Thursday February 11,2016 : CALIFORNIA TRIBES CONCERNED OVER PROGRESS OF DAILY FANTASY SPORTS BILL (Update)
Hitherto silent tribes write to committee chairman.
If you've been wondering when the tribes are going to weigh in on the surprisingly unopposed progress of California's daily fantasy sports bill AB1437 the suspense ended Wednesday when the Sacremento Bee newspaper revealed that the Morongo Band and the San Manuel Band of Mission Indians have written to Assemblyman Adam Gray expressing concern over the rapid progress of his DFS bill.
Our readers will recall that Asemblyman Gray chairs the state Governmental Organization Committee and was chiefly responsible for pushing the DFS regulatory bill through the Assembly on an overwhelming 62 vs. 1 vote earlier this year, sending the measure to the state Senate.

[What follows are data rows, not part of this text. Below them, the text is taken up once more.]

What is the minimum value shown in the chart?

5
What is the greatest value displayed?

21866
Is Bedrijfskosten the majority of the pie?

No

The Morongo and San Manuel bands are powerful tribal interests that have played an important role in the still unresolved struggle for online poker legalization in California; they are part of an alliance pushing for a fair and equitable intrastate licensing and regulatory regime that includes leading state cardrooms and Amaya's Pokerstars operational giant.
The Sacremento Bee reports that the Morongo correspondence suggests that the tribe is worried about the legality of daily fantasy sports (and presumably its potential impact on tribal interests). The tribe considers DFS to be a form of gambling and is concerned at the "dangerous" approval of the genre simply because it is so popular.

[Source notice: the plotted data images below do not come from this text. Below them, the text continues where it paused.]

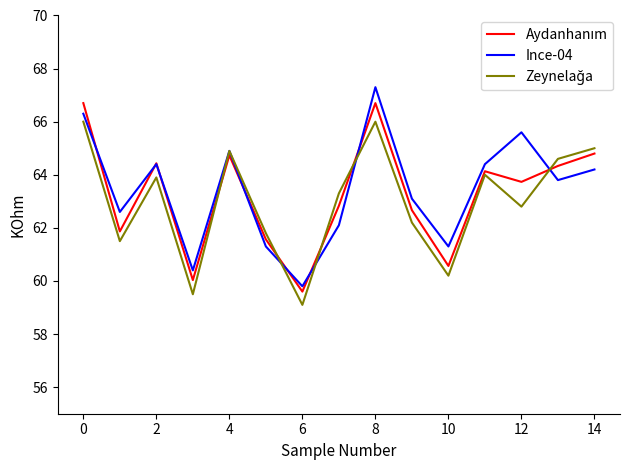

What is the greatest value displayed?

67.3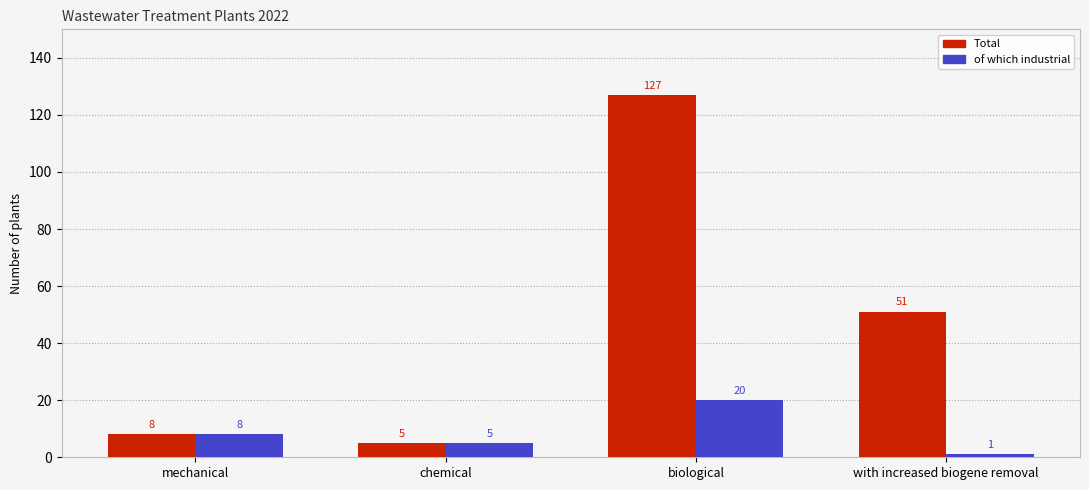

What is the difference between the second highest and second lowest values in the of which industrial series?

3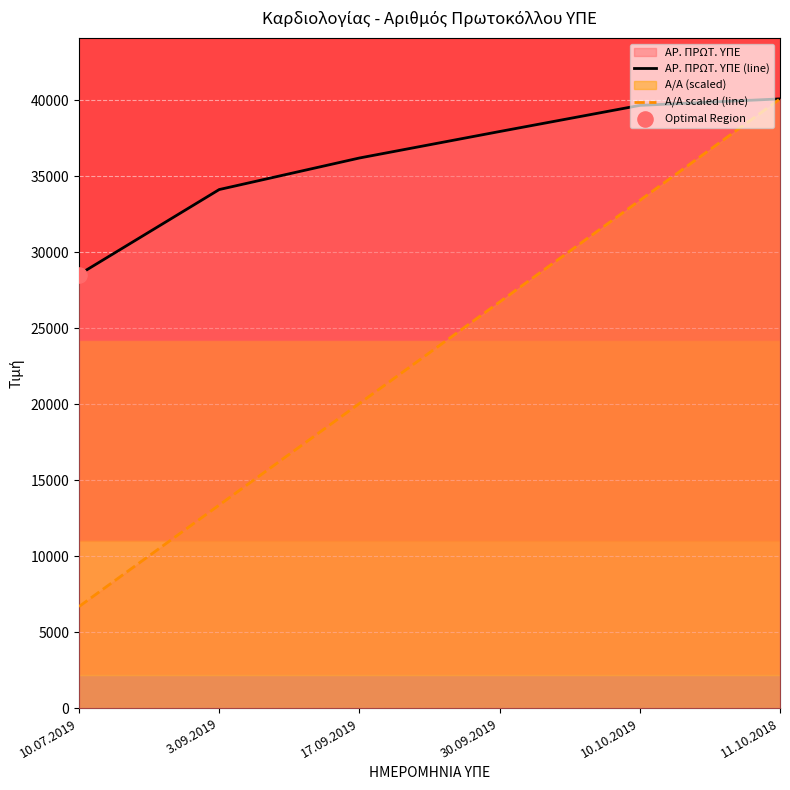

What is the total value across all series at 11.10.2018?

80196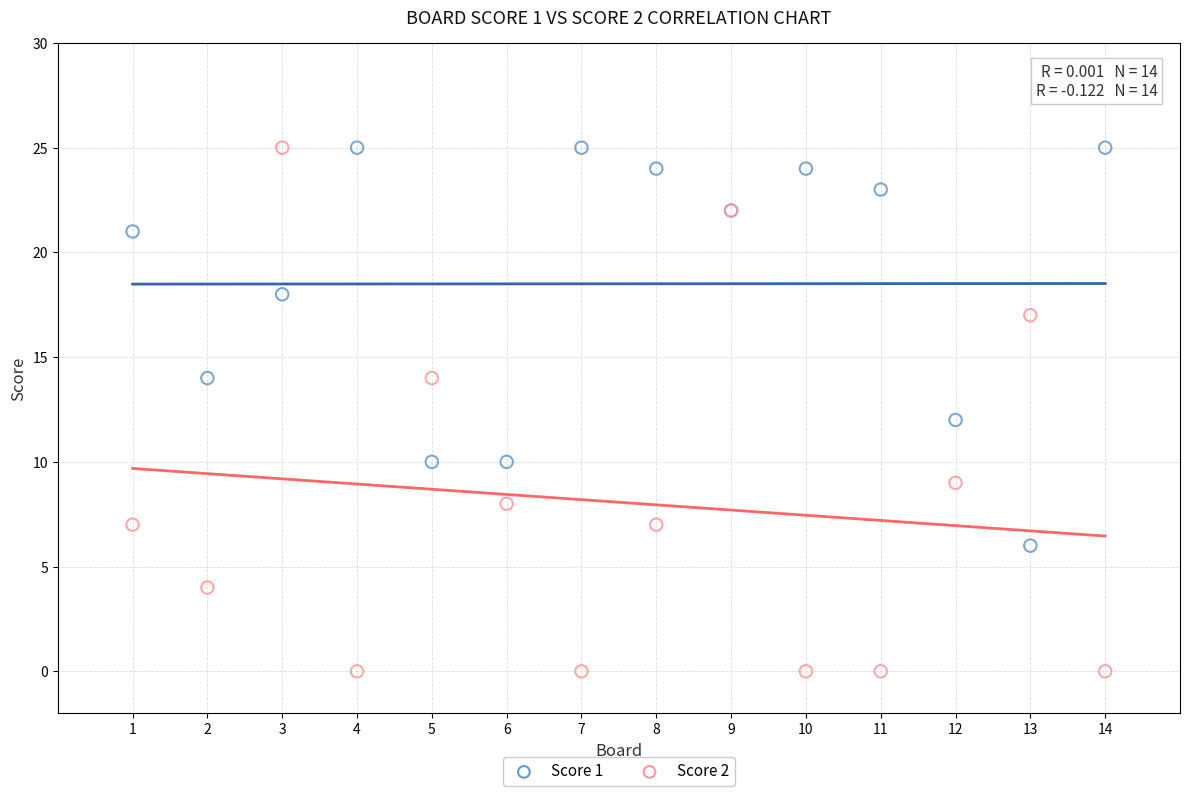

Which series has the widest spread of Y values?

Score 2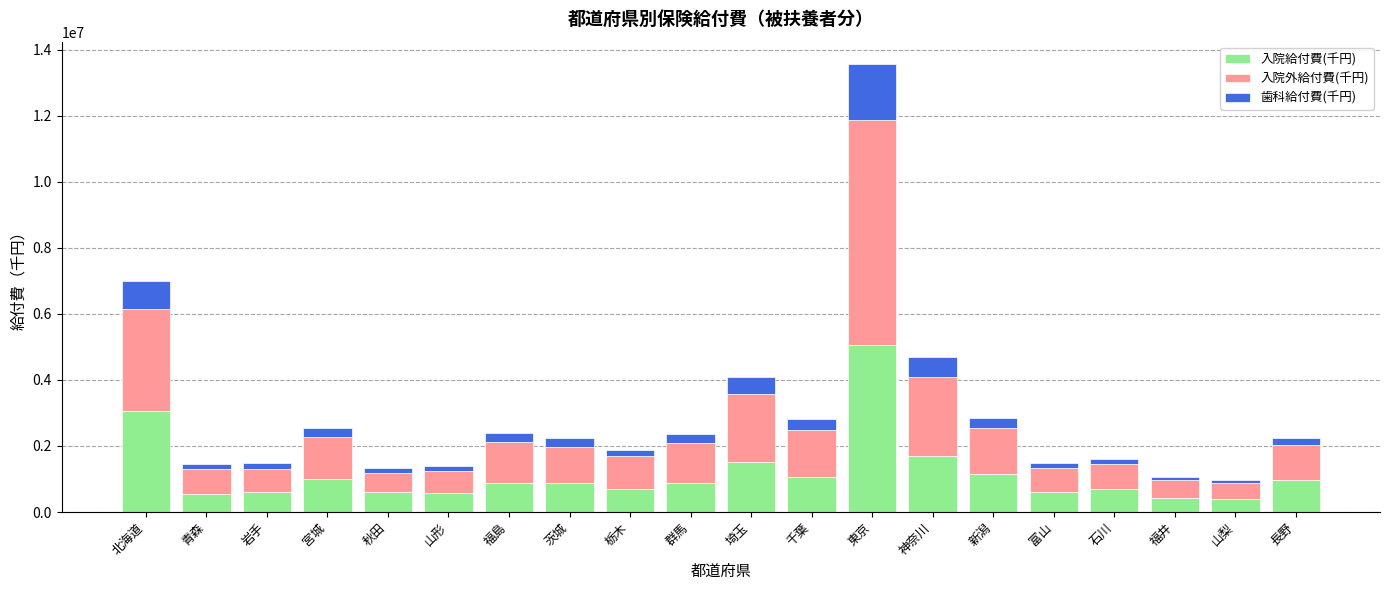

What is the maximum value for 入院給付費(千円)?

5064611.2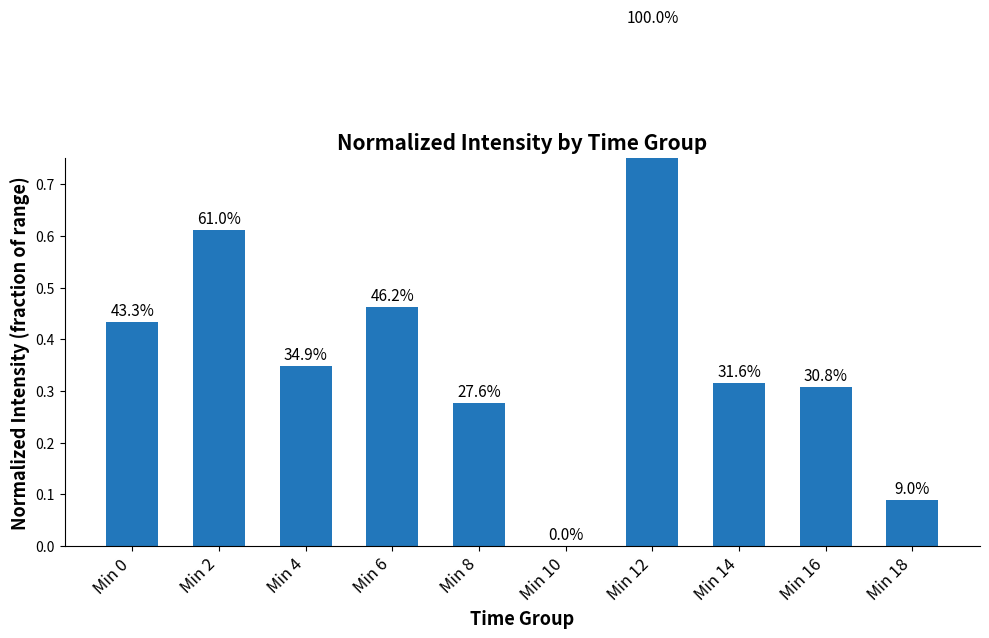

Which category has the highest value across all series?

Min 12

The San Manuel letter compares the rapid progress of the DFS bill with the seven or eight years that have been spent haggling over the legalization nitty gritty of online poker in California, contrasting that with the fast-tracked DFS bill which the tribe claims has received very little vetting or deliberation.
Both tribes suggest in their letters that the current situation could present an opportunity to turn AB1437 into a wider vehicle for the legalization of online gambling.
Industry observers have opined that the easy progress of the DFS bill through the Assembly may not be replicated when it comes up for debate in the state Senate, where the tribes may take issue and demand that similar regulatory restrictions as those proposed for online poker be imposed.
In related news, a series of tweets on the Wallachlegal channel have revealed that daily fantasy sports firm FanDuel has been tightening its belt with the lay-off of 55 employees in its Florida office.
The channel also reports on interesting developments regarding New Jersey's appeal against the Professional and Amateur Sports Protection Act currently set for hearing next week in the Third Circuit Court of Appeals
Apparently the US Department of Justice have asked to be represented at the Third Circuit Court of Appeals hearing. The request has the support of the national sports leagues opposing New Jersey, but it has been opposed by New Jersey legal representatives.
And there is speculation that the DFS issue could be used to illustrate the inequity of the sports betting restrictions; Wallach has suggested that a good question for the Department of Justice might be: "Why does the USA enforce PASPA only against NJ, but not against states that legalize DFS?"